2023
_PUBLIC HEALTH Epidemiology

_City-to-City Vax Disparities

Cities in the West were less likely to exhibit wide socioeconomic disparities in citizens’ access to the COVID-19 vaccine when it first became available.

_Usama Bilal

Usama Bilal is an assistant professor in the Urban Health Collaborative and the Department of Epidemiology & Biostatistics in the Dornsife School of Public Health.

Throughout the COVID-19 pandemic, experts from the Dana and David Dornsife School of Public Health have researched disparities in testing, vaccination, health care access and other markers of the pandemic response.

A September 2022 study in the American Journal of Epidemiology examined the period from December 2020 through September 2021, when the U.S. first started distributing the vaccines, and looked at full vaccination rates in neighborhoods of 16 large U.S. cities, including Philadelphia, Austin, San Francisco, Chicago and New York City.

Researchers at Drexel’s Urban Health Collaborative applied the Centers for Disease Control’s Social Vulnerability Index — a measure that includes socioeconomic, housing, minority status, language and other factors to assess a community’s resilience against human suffering and financial loss when faced with a crisis — and found that neighborhoods with higher levels of social vulnerability had the lowest vaccination rates.

Specifically, COVID-19 vaccination coverage was 0.75 times, or 16 percentage points, lower in neighborhoods with the highest social vulnerability, as compared with those with the lowest.

This was expected, the authors acknowledged, however they discovered that cities in the West generally displayed narrower inequities in both the absolute and relative scales.
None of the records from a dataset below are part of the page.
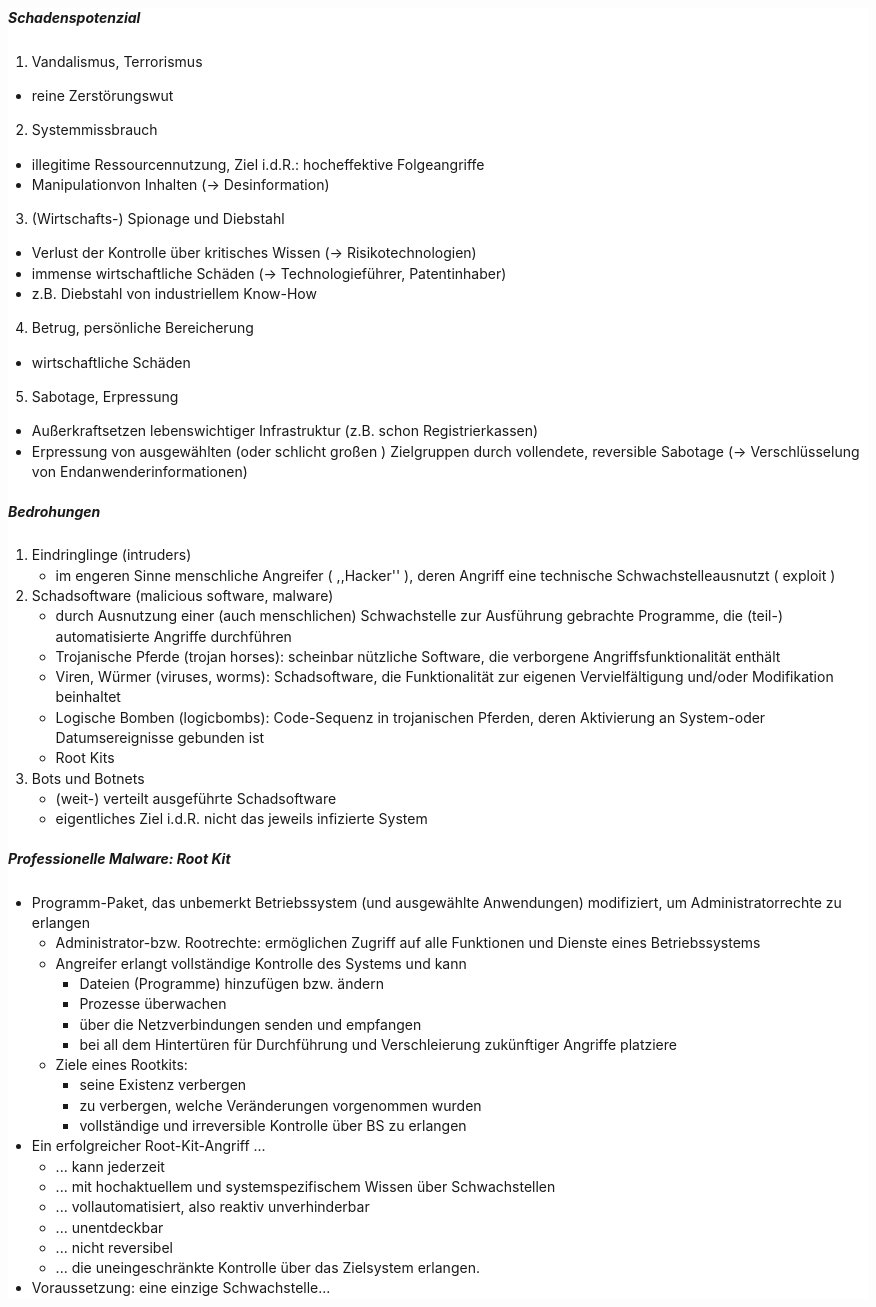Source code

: ##### Schadenspotenzial
1. Vandalismus, Terrorismus
  - reine Zerstörungswut
2. Systemmissbrauch
  - illegitime Ressourcennutzung, Ziel i.d.R.: hocheffektive Folgeangriffe
  - Manipulationvon Inhalten ($\rightarrow$  Desinformation)
3. (Wirtschafts-) Spionage und Diebstahl
  - Verlust der Kontrolle über kritisches Wissen ($\rightarrow$ Risikotechnologien)
  - immense wirtschaftliche Schäden ($\rightarrow$ Technologieführer, Patentinhaber)
  - z.B. Diebstahl von industriellem Know-How
4. Betrug, persönliche Bereicherung
  - wirtschaftliche Schäden
5. Sabotage, Erpressung
  - Außerkraftsetzen lebenswichtiger Infrastruktur (z.B. schon Registrierkassen)
  - Erpressung von ausgewählten (oder schlicht großen ) Zielgruppen durch vollendete, reversible Sabotage ($\rightarrow$ Verschlüsselung von Endanwenderinformationen)

##### Bedrohungen
1. Eindringlinge (intruders)
     - im engeren Sinne menschliche Angreifer ( ,,Hacker'' ), deren Angriff eine technische Schwachstelleausnutzt ( exploit )
2. Schadsoftware (malicious software, malware)
     - durch Ausnutzung einer (auch menschlichen) Schwachstelle zur Ausführung gebrachte Programme, die (teil-) automatisierte Angriffe durchführen
     - Trojanische Pferde (trojan horses): scheinbar nützliche Software, die verborgene Angriffsfunktionalität enthält
     - Viren, Würmer (viruses, worms): Schadsoftware, die Funktionalität zur eigenen Vervielfältigung und/oder Modifikation beinhaltet
     - Logische Bomben (logicbombs): Code-Sequenz in trojanischen Pferden, deren Aktivierung an System-oder Datumsereignisse gebunden ist
     - Root Kits
3. Bots und Botnets
     - (weit-) verteilt ausgeführte Schadsoftware
     - eigentliches Ziel i.d.R. nicht das jeweils infizierte System

##### Professionelle Malware: Root Kit
- Programm-Paket, das unbemerkt Betriebssystem (und ausgewählte Anwendungen) modifiziert, um Administratorrechte zu erlangen
  - Administrator-bzw. Rootrechte: ermöglichen Zugriff auf alle Funktionen und Dienste eines Betriebssystems
  - Angreifer erlangt vollständige Kontrolle des Systems und kann
    - Dateien (Programme) hinzufügen bzw. ändern
    - Prozesse überwachen
    - über die Netzverbindungen senden und empfangen
    - bei all dem Hintertüren für Durchführung und Verschleierung zukünftiger Angriffe platziere
  - Ziele eines Rootkits:
    - seine Existenz verbergen
    - zu verbergen, welche Veränderungen vorgenommen wurden
    - vollständige und irreversible Kontrolle über BS zu erlangen
- Ein erfolgreicher Root-Kit-Angriff ...
  - ... kann jederzeit
  - ... mit hochaktuellem und systemspezifischem Wissen über Schwachstellen
  - ... vollautomatisiert, also reaktiv unverhinderbar
  - ... unentdeckbar
  - ... nicht reversibel
  - ... die uneingeschränkte Kontrolle über das Zielsystem erlangen.
- Voraussetzung: eine einzige Schwachstelle...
“This pattern mirrors what we have described before with COVID-19 itself,” says lead author Usama Bilal, an assistant professor of epidemiology in the Department of Epidemiology and Biostatistics. “What was surprising is the degree of variability. We found that some cities in California, along with our own city of Philadelphia, had a narrower gap between neighborhoods. We did not study factors driving these narrower inequalities, but we know that California has an extensive COVID-19 equity plan and that some of its cities made an effort to vaccinate people in the more vulnerable neighborhoods.”

He hypothesized that Philadelphia performed well because the city prioritized vaccination drives in certain ZIP codes early on. Community groups, such as the Black Doctors COVID-19 Consortium organized drives to vaccinate Black and Latino citizens.

“We cannot know for sure with our data whether these efforts were the reason for Philadelphia’s narrower gap in vaccination, but they are definitely very important initiatives,” Bilal says.